→ **What is needed**:
Retype each record exactly; no pictures.

→ **Record excerpts**:
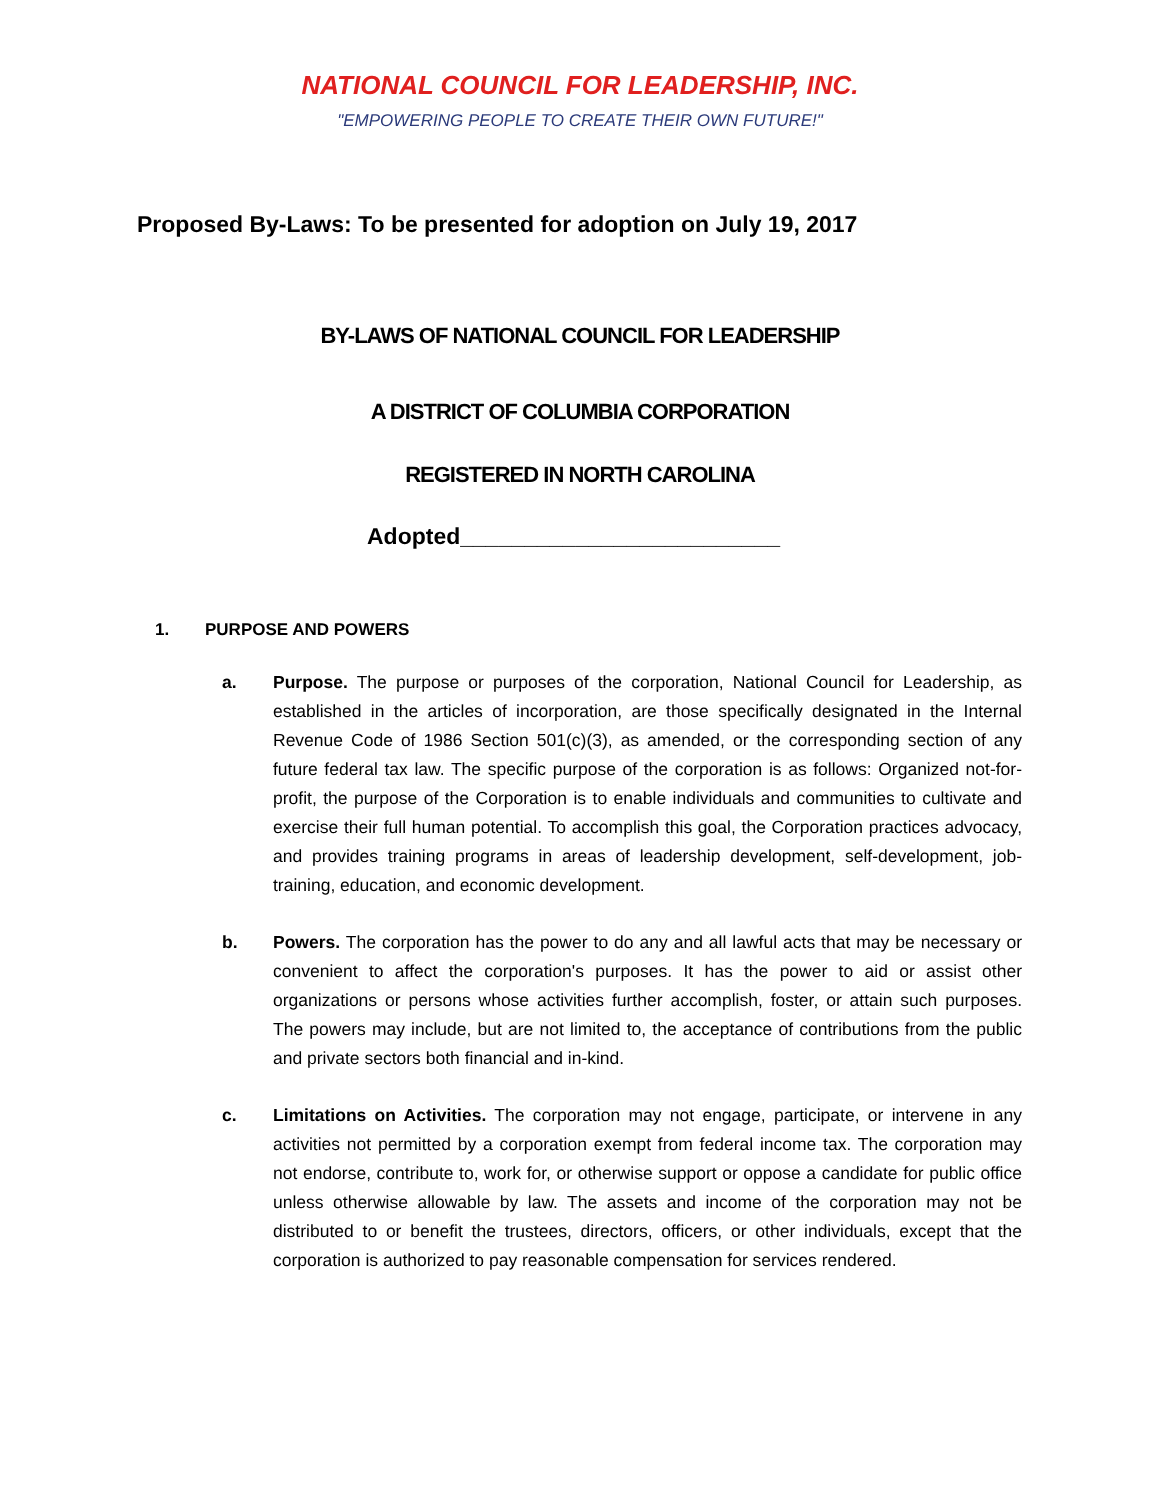NATIONAL COUNCIL FOR LEADERSHIP, INC.
"EMPOWERING PEOPLE TO CREATE THEIR OWN FUTURE!"
Proposed By-Laws: To be presented for adoption on July 19, 2017
BY-LAWS OF NATIONAL COUNCIL FOR LEADERSHIP
A DISTRICT OF COLUMBIA CORPORATION
REGISTERED IN NORTH CAROLINA
Adopted_________________________
1. PURPOSE AND POWERS
a. Purpose. The purpose or purposes of the corporation, National Council for Leadership, as established in the articles of incorporation, are those specifically designated in the Internal Revenue Code of 1986 Section 501(c)(3), as amended, or the corresponding section of any future federal tax law. The specific purpose of the corporation is as follows: Organized not-for-profit, the purpose of the Corporation is to enable individuals and communities to cultivate and exercise their full human potential. To accomplish this goal, the Corporation practices advocacy, and provides training programs in areas of leadership development, self-development, job-training, education, and economic development.
b. Powers. The corporation has the power to do any and all lawful acts that may be necessary or convenient to affect the corporation's purposes. It has the power to aid or assist other organizations or persons whose activities further accomplish, foster, or attain such purposes. The powers may include, but are not limited to, the acceptance of contributions from the public and private sectors both financial and in-kind.
c. Limitations on Activities. The corporation may not engage, participate, or intervene in any activities not permitted by a corporation exempt from federal income tax. The corporation may not endorse, contribute to, work for, or otherwise support or oppose a candidate for public office unless otherwise allowable by law. The assets and income of the corporation may not be distributed to or benefit the trustees, directors, officers, or other individuals, except that the corporation is authorized to pay reasonable compensation for services rendered.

→ **Problem solution**:
NATIONAL COUNCIL FOR LEADERSHIP, INC.
"EMPOWERING PEOPLE TO CREATE THEIR OWN FUTURE!"
Proposed By-Laws: To be presented for adoption on July 19, 2017
BY-LAWS OF NATIONAL COUNCIL FOR LEADERSHIP
A DISTRICT OF COLUMBIA CORPORATION
REGISTERED IN NORTH CAROLINA
Adopted_________________________
1. PURPOSE AND POWERS
a. Purpose. The purpose or purposes of the corporation, National Council for Leadership, as established in the articles of incorporation, are those specifically designated in the Internal Revenue Code of 1986 Section 501(c)(3), as amended, or the corresponding section of any future federal tax law. The specific purpose of the corporation is as follows: Organized not-for-profit, the purpose of the Corporation is to enable individuals and communities to cultivate and exercise their full human potential. To accomplish this goal, the Corporation practices advocacy, and provides training programs in areas of leadership development, self-development, job-training, education, and economic development.
b. Powers. The corporation has the power to do any and all lawful acts that may be necessary or convenient to affect the corporation's purposes. It has the power to aid or assist other organizations or persons whose activities further accomplish, foster, or attain such purposes. The powers may include, but are not limited to, the acceptance of contributions from the public and private sectors both financial and in-kind.
c. Limitations on Activities. The corporation may not engage, participate, or intervene in any activities not permitted by a corporation exempt from federal income tax. The corporation may not endorse, contribute to, work for, or otherwise support or oppose a candidate for public office unless otherwise allowable by law. The assets and income of the corporation may not be distributed to or benefit the trustees, directors, officers, or other individuals, except that the corporation is authorized to pay reasonable compensation for services rendered.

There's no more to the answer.